**DATA EXTRACT:**
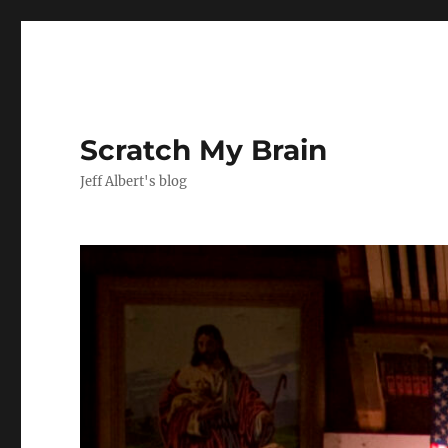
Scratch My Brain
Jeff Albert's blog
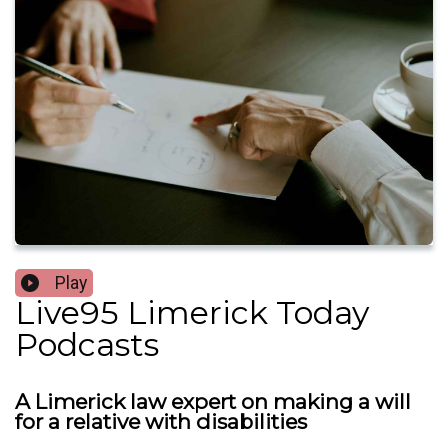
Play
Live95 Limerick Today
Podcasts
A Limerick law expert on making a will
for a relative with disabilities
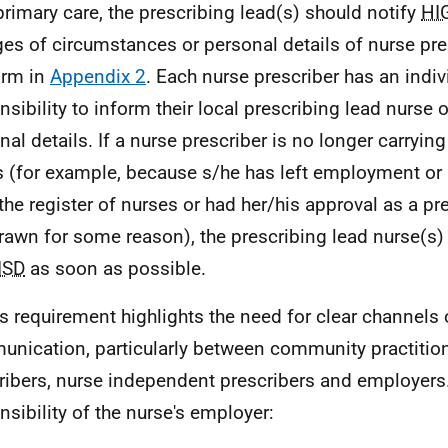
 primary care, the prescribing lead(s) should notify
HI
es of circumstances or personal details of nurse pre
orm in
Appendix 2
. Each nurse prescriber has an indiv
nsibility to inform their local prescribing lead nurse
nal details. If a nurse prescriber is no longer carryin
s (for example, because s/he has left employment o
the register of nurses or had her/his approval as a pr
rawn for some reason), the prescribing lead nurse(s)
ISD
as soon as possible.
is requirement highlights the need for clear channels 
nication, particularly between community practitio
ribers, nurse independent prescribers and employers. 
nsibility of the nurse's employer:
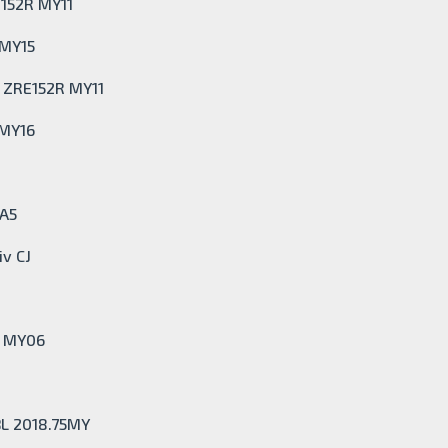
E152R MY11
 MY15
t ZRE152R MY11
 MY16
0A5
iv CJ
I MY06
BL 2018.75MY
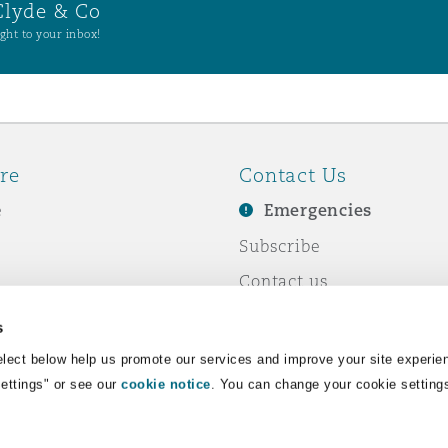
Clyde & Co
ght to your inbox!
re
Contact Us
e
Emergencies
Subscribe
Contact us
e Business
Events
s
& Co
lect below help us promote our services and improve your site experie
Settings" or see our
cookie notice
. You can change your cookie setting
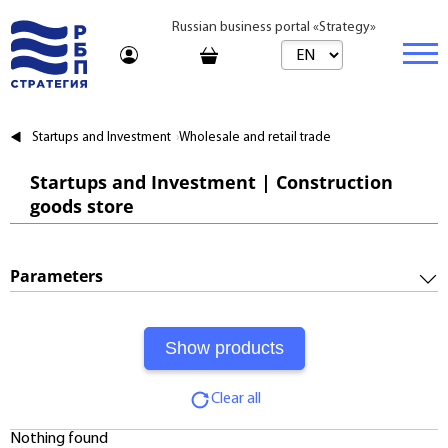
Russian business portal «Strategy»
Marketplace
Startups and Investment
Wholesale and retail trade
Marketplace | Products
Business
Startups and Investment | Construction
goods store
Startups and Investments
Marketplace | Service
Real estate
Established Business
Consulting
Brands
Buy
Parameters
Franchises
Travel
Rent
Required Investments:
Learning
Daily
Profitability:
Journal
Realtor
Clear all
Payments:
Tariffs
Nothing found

--

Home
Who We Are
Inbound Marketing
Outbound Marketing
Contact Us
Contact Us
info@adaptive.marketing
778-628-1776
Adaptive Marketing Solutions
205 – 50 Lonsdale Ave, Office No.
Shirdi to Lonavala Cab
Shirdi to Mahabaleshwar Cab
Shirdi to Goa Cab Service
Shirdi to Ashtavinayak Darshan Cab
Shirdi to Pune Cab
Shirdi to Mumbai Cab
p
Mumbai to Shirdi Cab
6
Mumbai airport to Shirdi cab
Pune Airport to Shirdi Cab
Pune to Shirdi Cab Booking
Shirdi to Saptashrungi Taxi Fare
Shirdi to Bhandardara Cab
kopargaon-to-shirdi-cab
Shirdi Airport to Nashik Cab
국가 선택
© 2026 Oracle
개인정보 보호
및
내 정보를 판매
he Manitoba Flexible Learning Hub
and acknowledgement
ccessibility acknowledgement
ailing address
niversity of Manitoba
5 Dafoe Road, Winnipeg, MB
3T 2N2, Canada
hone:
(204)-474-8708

**WHAT NEEDS TO BE DONE:** Could you return, word for word, the lines of the listing from the line with "Scratch My Brain" up to and including the line with "for a relative with disabilities", leaving the pictures out?

**RESPONSE TO THE TASK:**
Scratch My Brain
Jeff Albert's blog
Play
Live95 Limerick Today
Podcasts
A Limerick law expert on making a will
for a relative with disabilities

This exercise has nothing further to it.